= TO-DO ITEM =
Below, locate the line that contains "Odsłony: 472". Repeat exactly from that line to the line that contains "075期:＆＆＆号码 37 个＆＆＆＆", inclusive, leaving out the pictures.

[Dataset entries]
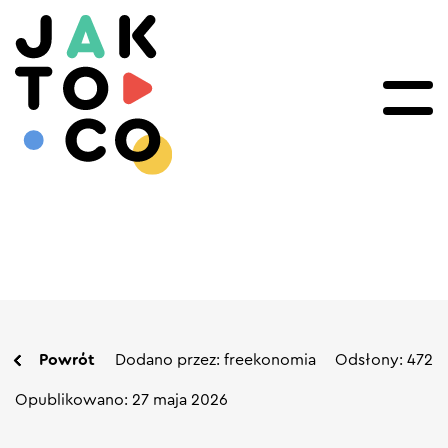
Powrót
Dodano przez: freekonomia
Odsłony: 472
Opublikowano: 27 maja 2026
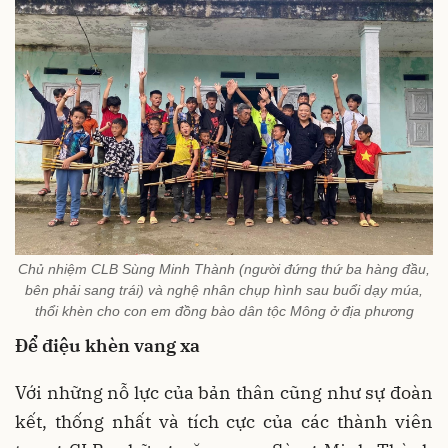
Chủ nhiệm CLB Sùng Minh Thành (người đứng thứ ba hàng đầu,
bên phải sang trái) và nghệ nhân chụp hình sau buổi dạy múa,
thổi khèn cho con em đồng bào dân tộc Mông ở địa phương
Để
điệu
khèn vang xa
Với những nỗ lực của bản thân cũng như sự đoàn
kết, thống nhất và tích cực của các thành viên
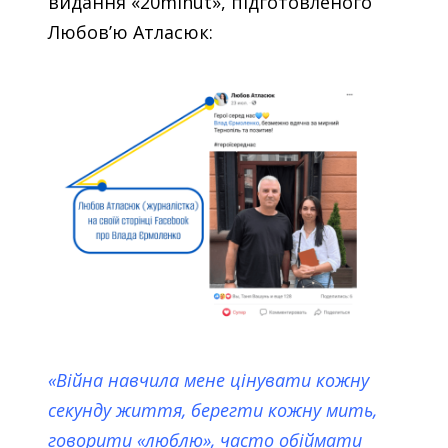
видання «20minut», підготовленого
Любов’ю Атласюк:
«Війна навчила мене цінувати кожну
секунду життя, берегти кожну мить,
говорити «люблю», часто обіймати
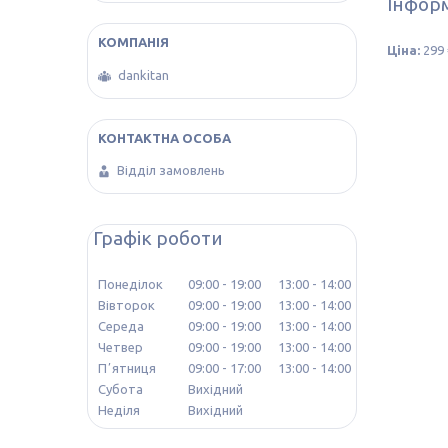
Інформ
Ціна:
299 
dankitan
Відділ замовлень
Графік роботи
Понеділок
09:00
19:00
13:00
14:00
Вівторок
09:00
19:00
13:00
14:00
Середа
09:00
19:00
13:00
14:00
Четвер
09:00
19:00
13:00
14:00
Пʼятниця
09:00
17:00
13:00
14:00
Субота
Вихідний
Неділя
Вихідний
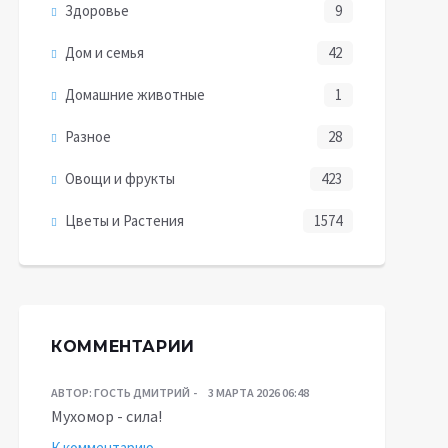
Здоровье
9
Дом и семья
42
Домашние животные
1
Разное
28
Овощи и фрукты
423
Цветы и Растения
1574
КОММЕНТАРИИ
АВТОР:
ГОСТЬ ДМИТРИЙ
3 МАРТА 2026 06:48
Мухомор - сила!
К комментарию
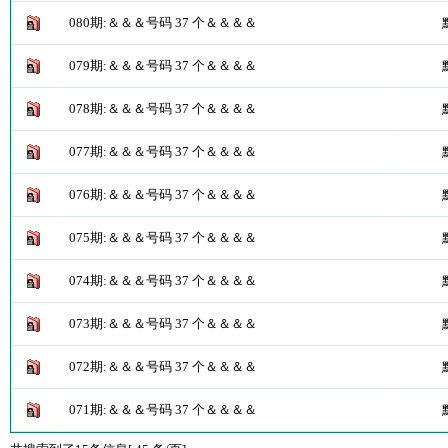
080期:＆＆＆号码 37 个＆＆＆＆
079期:＆＆＆号码 37 个＆＆＆＆
078期:＆＆＆号码 37 个＆＆＆＆
077期:＆＆＆号码 37 个＆＆＆＆
076期:＆＆＆号码 37 个＆＆＆＆
075期:＆＆＆号码 37 个＆＆＆＆
074期:＆＆＆号码 37 个＆＆＆＆
073期:＆＆＆号码 37 个＆＆＆＆
072期:＆＆＆号码 37 个＆＆＆＆
071期:＆＆＆号码 37 个＆＆＆＆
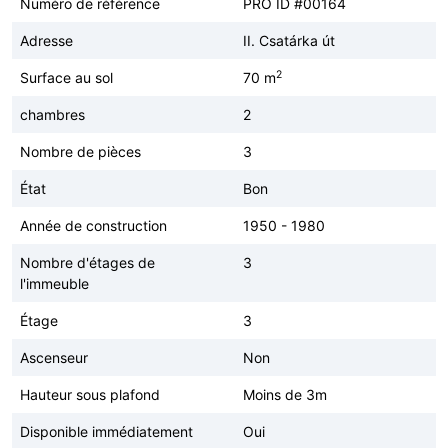
Numéro de référence
PRO ID #00164
Adresse
II. Csatárka út
2
Surface au sol
70 m
chambres
2
Nombre de pièces
3
État
Bon
Année de construction
1950 - 1980
Nombre d'étages de
3
l'immeuble
Étage
3
Ascenseur
Non
Hauteur sous plafond
Moins de 3m
Disponible immédiatement
Oui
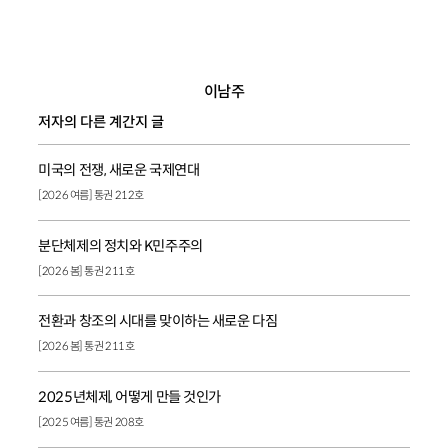
이남주
저자의 다른 계간지 글
미국의 전쟁, 새로운 국제연대
[2026 여름] 통권 212호
분단체제의 정치와 K민주주의
[2026 봄] 통권 211호
전환과 창조의 시대를 맞이하는 새로운 다짐
[2026 봄] 통권 211호
2025년체제, 어떻게 만들 것인가
[2025 여름] 통권 208호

= EXERCISE RESPONSE =
Odsłony: 472
Opublikowano: 27 maja 2026
Chủ nhiệm CLB Sùng Minh Thành (người đứng thứ ba hàng đầu,
bên phải sang trái) và nghệ nhân chụp hình sau buổi dạy múa,
thổi khèn cho con em đồng bào dân tộc Mông ở địa phương
Để
điệu
khèn vang xa
Với những nỗ lực của bản thân cũng như sự đoàn
kết, thống nhất và tích cực của các thành viên
видання «20minut», підготовленого
Любов’ю Атласюк:
«Війна навчила мене цінувати кожну
секунду життя, берегти кожну мить,
говорити «люблю», часто обіймати
Інформ
Ціна:
299 
dankitan
Відділ замовлень
Графік роботи
Понеділок
09:00
19:00
13:00
14:00
Вівторок
09:00
19:00
13:00
14:00
Середа
09:00
19:00
13:00
14:00
Четвер
09:00
19:00
13:00
14:00
Пʼятниця
09:00
17:00
13:00
14:00
Субота
Вихідний
Неділя
Вихідний
Здоровье
9
Дом и семья
42
Домашние животные
1
Разное
28
Овощи и фрукты
423
Цветы и Растения
1574
КОММЕНТАРИИ
АВТОР:
ГОСТЬ ДМИТРИЙ
3 МАРТА 2026 06:48
Мухомор - сила!
К комментарию
080期:＆＆＆号码 37 个＆＆＆＆
079期:＆＆＆号码 37 个＆＆＆＆
078期:＆＆＆号码 37 个＆＆＆＆
077期:＆＆＆号码 37 个＆＆＆＆
076期:＆＆＆号码 37 个＆＆＆＆
075期:＆＆＆号码 37 个＆＆＆＆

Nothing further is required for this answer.